What you are asked to do: How many lines of the data include the string "size"? State that number alone.

(Data extract Opens)

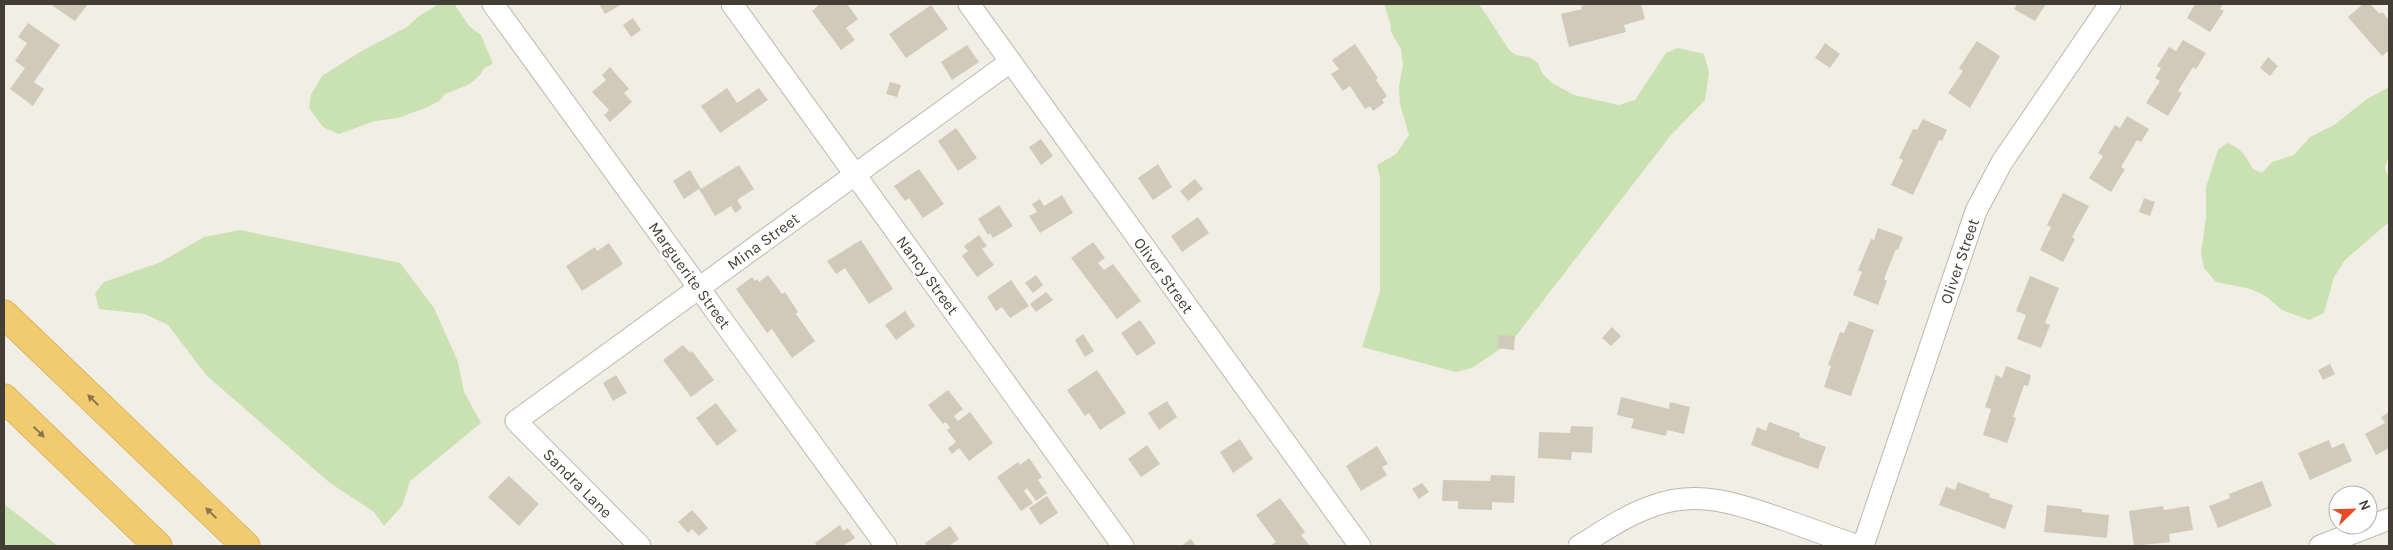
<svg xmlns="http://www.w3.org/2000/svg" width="2393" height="550" font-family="Karla,sans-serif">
  <rect width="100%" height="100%" fill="#f1eee5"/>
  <path fill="#cae2b1" d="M439,4L455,5L469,26L481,35L493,64L484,68L480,75L470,84L445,94L439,101L423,109L398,118L375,121L339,134L323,127L309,108L311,95L322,76L360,52L407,27L419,16Z
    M1384,4H1479L1510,51L1516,55L1529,57L1538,63L1542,73L1552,83L1574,95L1619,105L1635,100L1666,53L1678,48L1704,54L1709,73L1705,100L1671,135L1512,341L1472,368L1456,372L1362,347L1380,291V178L1377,165L1396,154L1409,135L1400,104L1399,86L1403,65L1401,49L1390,30L1391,26Z
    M2389,87V155L2385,168L2389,179V222L2345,260L2334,277L2324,313L2309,320L2282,310L2267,297L2251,289L2216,282L2204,268L2201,253L2206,218V187L2218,150L2227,143C2240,146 2247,158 2253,169L2262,173L2272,162L2294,155L2310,137L2334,125L2367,99Z
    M240,230L400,263L434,308L458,362L464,392L481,423L410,481L402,506L384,526L374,512L330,483L206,375L168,325L145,314L99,309L95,293L104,282L161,262L204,237Z
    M4,504L58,546H4Z"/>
  <path fill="#d1cabb" d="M54,4H88L75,21L53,6Z
    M599,4H622L605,14Z
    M820,4H847L858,19L846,28L855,40L841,50L812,11Z
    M1588,4H1641L1645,19L1624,25L1626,32L1569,47L1561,14L1582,9L1581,6Z
    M2014,4H2046L2035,21L2014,9L2017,5Z
    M2195,4H2223L2220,9L2224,11L2210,32L2187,18Z
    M2363,4H2370L2380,14L2382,12L2389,20V50L2382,56L2348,17Z
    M931,5L948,29L906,58L889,34Z
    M633,18L641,30L631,37L623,25Z
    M28,23L60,45L34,82L44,89L33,106L10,89L25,68L15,61L27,43L18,37Z
    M2183,40L2206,53L2196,69L2193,67L2178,91L2182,93L2168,116L2146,103L2160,81L2155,78L2161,68L2157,66L2169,47L2176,51Z
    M1977,41L2000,56L1970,108L1948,93L1963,71L1959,68Z
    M1825,43L1840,54L1830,68L1815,58Z
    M1355,44L1378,78L1376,80L1387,96L1382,100L1384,103L1373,111L1370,106L1365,109L1350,86L1343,91L1331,74L1339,69L1332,60Z
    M967,45L979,62L952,80L941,62Z
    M2268,57L2278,66L2270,76L2260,68Z
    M610,67L629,89L624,93L632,102L610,122L604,115L609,110L592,92L606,80L602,75Z
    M890,82L901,85L897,97L886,94Z
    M727,88L737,103L759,88L768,100L720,133L701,106Z
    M2127,116L2149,129L2141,142L2137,140L2121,167L2125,169L2111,192L2089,178L2103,156L2098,153L2115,125L2120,128Z
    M1923,119L1947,130L1942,141L1939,140L1913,195L1891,185L1903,160L1899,158L1913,129L1917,130Z
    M956,128L977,158L958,171L938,141Z
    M1041,139L1053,156L1041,165L1029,147Z
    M1158,164L1172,187L1153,200L1138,178Z
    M739,165L754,189L737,200L742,208L735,213L731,206L715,216L699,189L684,199L673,181L690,170L701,189Z
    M919,169L944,204L923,218L909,198L905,201L894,186Z
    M1195,179L1203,189L1188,201L1180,191Z
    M2063,193L2089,206L2072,237L2075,239L2063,262L2040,250L2051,227L2047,225Z
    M1062,195L1073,213L1040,233L1029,216L1037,212L1032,204L1040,199L1044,206Z
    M2144,198L2155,202L2150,216L2139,212Z
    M999,205L1013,226L993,238L990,233L988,235L978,219Z
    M1198,217L1209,233L1182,252L1171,236Z
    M1878,228L1903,237L1898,250L1896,249L1884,279L1887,281L1878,305L1853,295L1862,272L1858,270L1871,239L1874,240Z
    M979,235L987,246L982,249L994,265L977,277L962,256L968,251L964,246Z
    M861,240L893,289L869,304L845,268L836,274L827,261Z
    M1093,242L1105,258L1098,263L1104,270L1113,264L1141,301L1117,319L1071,258Z
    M609,243L623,264L582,291L566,266L595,247L597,251Z
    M768,275L782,294L785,292L798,312L796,314L815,341L792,358L772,329L767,333L736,289L752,277L755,281L757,279L759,282Z
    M1036,275L1043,285L1033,293L1025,283Z
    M2030,276L2059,288L2045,323L2050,325L2041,348L2017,339L2026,315L2016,311Z
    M1011,280L1029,306L1010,318L1002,307L996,311L987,297Z
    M1046,292L1053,300L1036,312L1030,304Z
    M905,311L915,326L896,340L885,325Z
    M1140,320L1156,343L1137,356L1121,333Z
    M1849,321L1874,330L1851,396L1824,387L1831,366L1828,365L1840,332L1844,333Z
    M1612,327L1621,336L1611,346L1602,338Z
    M1083,334L1094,351L1085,357L1075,340Z
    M1499,335L1515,336L1514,350L1497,348Z
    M683,345L690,353L692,351L714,380L691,397L663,360Z
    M2330,364L2335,374L2323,380L2318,370Z
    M2006,366L2031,375L2028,386L2024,385L2013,417L2016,418L2007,443L1983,435L1991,409L1985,407L1996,375L2002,378Z
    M1097,370L1126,413L1100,430L1089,413L1085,416L1067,390Z
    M616,375L627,393L613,401L603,383Z
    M948,390L963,409L954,416L958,421L970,412L993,443L969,461L959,448L952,454L948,448L956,442L947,430L950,428L946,422L943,424L928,405Z
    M1621,397L1669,409L1670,402L1690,407L1684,434L1667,430L1666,436L1631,428L1634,419L1617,415Z
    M1167,401L1177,417L1159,430L1148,413Z
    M716,403L737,431L717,446L696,418Z
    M2389,412V448L2376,455L2365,434L2385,423L2381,417Z
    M1769,422L1800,433L1799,437L1826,447L1818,469L1751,445L1757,427L1766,431Z
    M1571,426L1593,427L1592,453L1572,452L1571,460L1538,458L1539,432L1570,433Z
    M1240,439L1253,459L1233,473L1220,452Z
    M2329,440L2332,448L2344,443L2352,461L2310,480L2298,453Z
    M1147,445L1160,464L1141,477L1128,459Z
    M1377,446L1388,464L1382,467L1387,475L1361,491L1346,466Z
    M1029,458L1042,477L1038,480L1047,493L1036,501L1027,488L1024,491L1033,503L1021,511L997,477L1018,462L1020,465Z
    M1491,475L1515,476L1514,503L1492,502V510L1458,509V501H1442L1443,480L1490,481Z
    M509,476L539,504L519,526L488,497Z
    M2262,481L2272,506L2218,528L2209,506L2230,498L2229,494Z
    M1958,482L1990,494L1989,497L2013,505L2005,529L1939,505L1946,487L1955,490Z
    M1422,483L1429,492L1419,499L1412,489Z
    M1047,496L1058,513L1040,525L1029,508Z
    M1280,498L1305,532L1301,535L1310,546H1270L1276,542L1256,515Z
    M2047,505L2082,509V512L2109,515L2107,538L2044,532Z
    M2163,506L2164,510L2189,506L2193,530L2169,534L2170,542L2134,546L2129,511Z
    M692,510L708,528L699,536L692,529L688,533L678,522Z
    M840,525L843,531L848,528L855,538L843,546H817L815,543Z
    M950,526L959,539L949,546H927L925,543Z
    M1191,539L1196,546H1181Z"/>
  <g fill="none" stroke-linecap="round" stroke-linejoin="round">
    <g stroke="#beb8ac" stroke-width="23">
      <path id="minor" d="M493,4L886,546
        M732,4L1123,546
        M969,4L1360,546
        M640,546L516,421L1010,62
        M1579,546C1602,532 1626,515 1653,506C1698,489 1739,504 1782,519C1808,528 1833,537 1858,546
        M1863,546L1976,211L2002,162L2110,4
        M2320,546L2389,519"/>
    </g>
    <g stroke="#cfa041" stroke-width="29">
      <path id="motorway" d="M4,314L246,546
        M4,398L158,546"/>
    </g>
    <use href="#minor" stroke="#fff" stroke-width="21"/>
    <use href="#motorway" stroke="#f1cb70" stroke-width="28"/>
  </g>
  <defs><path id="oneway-solid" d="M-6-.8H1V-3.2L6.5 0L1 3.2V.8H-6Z" transform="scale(1.25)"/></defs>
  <g fill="#89764d">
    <use href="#oneway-solid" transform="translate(93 400) rotate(-136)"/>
    <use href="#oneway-solid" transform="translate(39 432) rotate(44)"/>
    <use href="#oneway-solid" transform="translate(211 513) rotate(-136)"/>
  </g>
  <g text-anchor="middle" stroke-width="5" stroke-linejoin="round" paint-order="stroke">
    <g font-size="16" fill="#433e35" stroke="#fff">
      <text transform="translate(763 241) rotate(-36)" y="6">Mina Street</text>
      <text transform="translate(1959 261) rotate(-71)" y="6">Oliver Street</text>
      <text transform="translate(690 275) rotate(54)" y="6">Marguerite Street</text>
      <text transform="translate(928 275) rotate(54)" y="6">Nancy Street</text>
      <text transform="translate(1164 275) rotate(54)" y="6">Oliver Street</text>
      <text transform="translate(578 483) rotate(45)" y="6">Sandra Lane</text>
    </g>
  </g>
  <rect width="2393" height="550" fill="none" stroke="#433e35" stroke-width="10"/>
  <g transform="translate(2353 510) rotate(67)"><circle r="24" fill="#ffffff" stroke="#b4b2ae"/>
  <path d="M0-4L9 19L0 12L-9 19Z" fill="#e74a26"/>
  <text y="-8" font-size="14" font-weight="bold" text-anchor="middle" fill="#433e35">N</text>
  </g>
</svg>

(Data extract Closes)

Result of the exercise: 2